TASK INSTRUCTIONS
Write out the plugin documentation word for word, from "### Plugin Priority" to "plugins accept them.".

SOURCE TEXT
============================================================
The plugin automatically:
- Monitors `X-RateLimit-Remaining` header
- Waits when rate limit is reached
- Uses `X-RateLimit-Reset` to calculate wait time
- Retries failed requests with exponential backoff (up to 5 attempts)
- Handles transient errors: HTTP errors, timeouts, checksum mismatches, and network issues

## URL Handling

- Handles URLs from `zenodo.org`, `sandbox.zenodo.org`, `data.pypsa.org`, and `storage.googleapis.com`
- Other HTTP(S) URLs are handled by the standard `snakemake-storage-plugin-http`
- Both plugins can coexist in the same workflow

### Plugin Priority

When using `storage()` without specifying a plugin name, Snakemake checks all installed plugins:
- **Cached HTTP plugin**: Only accepts zenodo.org, data.pypsa.org, and storage.googleapis.com URLs
- **HTTP plugin**: Accepts all HTTP/HTTPS URLs (including zenodo.org)

If both plugins are installed, supported URLs would be ambiguous - both plugins accept them.
Typically snakemake would raise an error: **"Multiple suitable storage providers found"** if you try to use `storage()` without specifying which plugin to use, ie. one needs to explicitly call the Cached HTTP provider using `storage.cached_http(url)` instead of `storage(url)`,
but we monkey-patch the http plugin to refuse zenodo.org, data.pypsa.org, and storage.googleapis.com URLs.

## License

MIT License
============================================================
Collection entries
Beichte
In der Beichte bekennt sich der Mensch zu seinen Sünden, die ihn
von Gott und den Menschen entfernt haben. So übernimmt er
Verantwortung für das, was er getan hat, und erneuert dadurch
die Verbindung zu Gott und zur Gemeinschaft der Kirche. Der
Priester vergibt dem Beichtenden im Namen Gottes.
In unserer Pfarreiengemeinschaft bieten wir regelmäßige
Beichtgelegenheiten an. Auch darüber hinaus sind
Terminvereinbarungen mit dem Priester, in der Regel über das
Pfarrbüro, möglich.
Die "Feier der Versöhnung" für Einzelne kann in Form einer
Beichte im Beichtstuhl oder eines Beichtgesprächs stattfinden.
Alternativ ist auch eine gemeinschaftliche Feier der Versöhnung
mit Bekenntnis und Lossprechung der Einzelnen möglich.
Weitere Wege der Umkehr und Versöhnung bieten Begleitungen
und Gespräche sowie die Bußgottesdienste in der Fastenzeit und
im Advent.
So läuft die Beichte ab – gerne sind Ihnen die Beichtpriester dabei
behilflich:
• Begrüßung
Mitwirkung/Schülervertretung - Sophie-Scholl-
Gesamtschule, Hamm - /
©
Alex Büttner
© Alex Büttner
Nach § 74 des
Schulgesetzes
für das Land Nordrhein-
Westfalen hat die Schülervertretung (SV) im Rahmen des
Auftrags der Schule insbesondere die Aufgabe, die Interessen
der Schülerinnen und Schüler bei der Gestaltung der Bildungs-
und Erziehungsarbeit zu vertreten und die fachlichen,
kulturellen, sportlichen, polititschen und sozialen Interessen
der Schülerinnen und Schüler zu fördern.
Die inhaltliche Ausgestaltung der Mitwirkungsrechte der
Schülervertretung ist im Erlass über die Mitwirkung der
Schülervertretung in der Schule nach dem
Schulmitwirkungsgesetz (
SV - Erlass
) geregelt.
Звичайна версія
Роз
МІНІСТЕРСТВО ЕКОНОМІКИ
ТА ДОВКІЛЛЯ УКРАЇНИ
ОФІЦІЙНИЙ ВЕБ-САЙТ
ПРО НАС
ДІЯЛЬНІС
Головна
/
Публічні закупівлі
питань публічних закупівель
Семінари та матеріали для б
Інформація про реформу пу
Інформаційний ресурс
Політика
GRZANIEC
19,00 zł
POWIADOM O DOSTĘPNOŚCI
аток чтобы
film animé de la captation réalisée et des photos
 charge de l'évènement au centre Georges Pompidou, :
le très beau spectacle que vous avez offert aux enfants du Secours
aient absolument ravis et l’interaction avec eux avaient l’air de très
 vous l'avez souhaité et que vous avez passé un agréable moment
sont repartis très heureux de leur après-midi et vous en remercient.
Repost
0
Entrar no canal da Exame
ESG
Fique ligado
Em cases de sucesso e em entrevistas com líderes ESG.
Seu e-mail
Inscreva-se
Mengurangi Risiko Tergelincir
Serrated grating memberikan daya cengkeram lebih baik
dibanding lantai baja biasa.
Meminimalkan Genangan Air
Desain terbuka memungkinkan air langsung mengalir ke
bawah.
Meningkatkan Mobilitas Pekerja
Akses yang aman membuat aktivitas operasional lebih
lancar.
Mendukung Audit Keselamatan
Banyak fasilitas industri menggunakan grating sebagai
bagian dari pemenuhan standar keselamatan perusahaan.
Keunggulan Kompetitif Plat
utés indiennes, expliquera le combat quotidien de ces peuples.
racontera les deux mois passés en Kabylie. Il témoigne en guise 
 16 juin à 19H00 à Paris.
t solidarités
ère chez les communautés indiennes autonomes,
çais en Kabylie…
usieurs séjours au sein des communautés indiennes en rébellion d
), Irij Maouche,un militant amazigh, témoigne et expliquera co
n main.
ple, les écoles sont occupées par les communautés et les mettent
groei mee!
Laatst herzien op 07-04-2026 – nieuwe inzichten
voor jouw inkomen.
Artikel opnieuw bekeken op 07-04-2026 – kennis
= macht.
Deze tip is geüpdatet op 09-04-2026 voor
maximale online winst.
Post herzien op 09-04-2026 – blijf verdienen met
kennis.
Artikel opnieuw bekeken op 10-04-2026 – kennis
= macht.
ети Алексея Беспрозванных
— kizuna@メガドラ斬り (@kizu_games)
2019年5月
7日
============================================================
SOLUTION
### Plugin Priority

When using `storage()` without specifying a plugin name, Snakemake checks all installed plugins:
- **Cached HTTP plugin**: Only accepts zenodo.org, data.pypsa.org, and storage.googleapis.com URLs
- **HTTP plugin**: Accepts all HTTP/HTTPS URLs (including zenodo.org)

If both plugins are installed, supported URLs would be ambiguous - both plugins accept them.